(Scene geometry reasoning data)
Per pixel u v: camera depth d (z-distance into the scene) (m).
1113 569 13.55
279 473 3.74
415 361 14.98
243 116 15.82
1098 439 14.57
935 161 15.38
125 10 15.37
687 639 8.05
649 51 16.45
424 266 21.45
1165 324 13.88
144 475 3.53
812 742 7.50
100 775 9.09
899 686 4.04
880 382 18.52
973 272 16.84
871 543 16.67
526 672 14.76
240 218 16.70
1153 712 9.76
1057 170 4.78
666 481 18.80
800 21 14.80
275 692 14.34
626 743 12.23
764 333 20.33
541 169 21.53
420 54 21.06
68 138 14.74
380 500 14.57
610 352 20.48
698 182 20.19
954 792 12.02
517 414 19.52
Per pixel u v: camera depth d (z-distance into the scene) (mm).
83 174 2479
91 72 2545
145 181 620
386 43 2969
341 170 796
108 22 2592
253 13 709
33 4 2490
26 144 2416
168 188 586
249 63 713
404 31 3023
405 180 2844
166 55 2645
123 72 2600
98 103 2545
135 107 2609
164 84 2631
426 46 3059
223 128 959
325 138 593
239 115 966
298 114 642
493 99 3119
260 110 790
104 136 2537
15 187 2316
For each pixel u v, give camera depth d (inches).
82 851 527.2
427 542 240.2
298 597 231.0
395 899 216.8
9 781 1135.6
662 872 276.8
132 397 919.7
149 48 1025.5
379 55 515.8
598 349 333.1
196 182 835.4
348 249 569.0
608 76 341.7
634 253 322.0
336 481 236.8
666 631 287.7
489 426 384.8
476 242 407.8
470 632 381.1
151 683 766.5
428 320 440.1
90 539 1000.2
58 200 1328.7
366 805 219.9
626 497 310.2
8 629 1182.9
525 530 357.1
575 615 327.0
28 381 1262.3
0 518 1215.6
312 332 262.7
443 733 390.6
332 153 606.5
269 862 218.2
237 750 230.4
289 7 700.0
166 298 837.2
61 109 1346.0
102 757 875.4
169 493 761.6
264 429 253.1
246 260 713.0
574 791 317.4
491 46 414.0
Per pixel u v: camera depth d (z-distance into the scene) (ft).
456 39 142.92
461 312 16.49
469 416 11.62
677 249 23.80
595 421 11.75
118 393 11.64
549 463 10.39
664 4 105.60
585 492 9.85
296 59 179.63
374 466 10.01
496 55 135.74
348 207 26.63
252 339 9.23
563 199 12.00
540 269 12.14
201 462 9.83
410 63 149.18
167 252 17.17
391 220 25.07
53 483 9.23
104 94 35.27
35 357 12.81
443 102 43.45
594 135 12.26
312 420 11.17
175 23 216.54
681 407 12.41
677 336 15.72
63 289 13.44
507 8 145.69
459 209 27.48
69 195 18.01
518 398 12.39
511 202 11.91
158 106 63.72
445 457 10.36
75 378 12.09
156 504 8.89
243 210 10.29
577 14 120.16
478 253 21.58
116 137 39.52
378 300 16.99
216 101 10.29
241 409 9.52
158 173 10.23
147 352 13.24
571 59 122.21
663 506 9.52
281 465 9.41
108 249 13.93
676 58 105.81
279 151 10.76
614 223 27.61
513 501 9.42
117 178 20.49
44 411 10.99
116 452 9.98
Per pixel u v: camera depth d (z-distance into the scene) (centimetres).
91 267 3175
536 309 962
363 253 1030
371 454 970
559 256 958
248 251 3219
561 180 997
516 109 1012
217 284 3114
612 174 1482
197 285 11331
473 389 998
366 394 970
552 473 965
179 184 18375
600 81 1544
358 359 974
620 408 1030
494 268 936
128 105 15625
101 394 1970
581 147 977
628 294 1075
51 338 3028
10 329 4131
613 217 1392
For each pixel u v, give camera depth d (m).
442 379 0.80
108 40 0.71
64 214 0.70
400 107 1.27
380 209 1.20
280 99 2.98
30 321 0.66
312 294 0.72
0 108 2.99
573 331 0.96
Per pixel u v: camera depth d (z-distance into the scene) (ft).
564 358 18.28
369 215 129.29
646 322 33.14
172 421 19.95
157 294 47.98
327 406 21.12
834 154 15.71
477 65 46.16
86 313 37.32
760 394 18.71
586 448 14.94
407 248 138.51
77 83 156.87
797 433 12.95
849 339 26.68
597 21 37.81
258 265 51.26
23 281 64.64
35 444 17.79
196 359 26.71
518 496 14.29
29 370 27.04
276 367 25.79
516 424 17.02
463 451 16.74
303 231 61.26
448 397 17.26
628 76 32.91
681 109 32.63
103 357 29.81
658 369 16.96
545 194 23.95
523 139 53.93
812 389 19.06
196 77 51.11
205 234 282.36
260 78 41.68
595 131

Required work
Out of the data above, give again only the lines starting at the one holding "677 249 23.80" and ending at the one holding "676 58 105.81", unchanged.

Written reply
677 249 23.80
595 421 11.75
118 393 11.64
549 463 10.39
664 4 105.60
585 492 9.85
296 59 179.63
374 466 10.01
496 55 135.74
348 207 26.63
252 339 9.23
563 199 12.00
540 269 12.14
201 462 9.83
410 63 149.18
167 252 17.17
391 220 25.07
53 483 9.23
104 94 35.27
35 357 12.81
443 102 43.45
594 135 12.26
312 420 11.17
175 23 216.54
681 407 12.41
677 336 15.72
63 289 13.44
507 8 145.69
459 209 27.48
69 195 18.01
518 398 12.39
511 202 11.91
158 106 63.72
445 457 10.36
75 378 12.09
156 504 8.89
243 210 10.29
577 14 120.16
478 253 21.58
116 137 39.52
378 300 16.99
216 101 10.29
241 409 9.52
158 173 10.23
147 352 13.24
571 59 122.21
663 506 9.52
281 465 9.41
108 249 13.93
676 58 105.81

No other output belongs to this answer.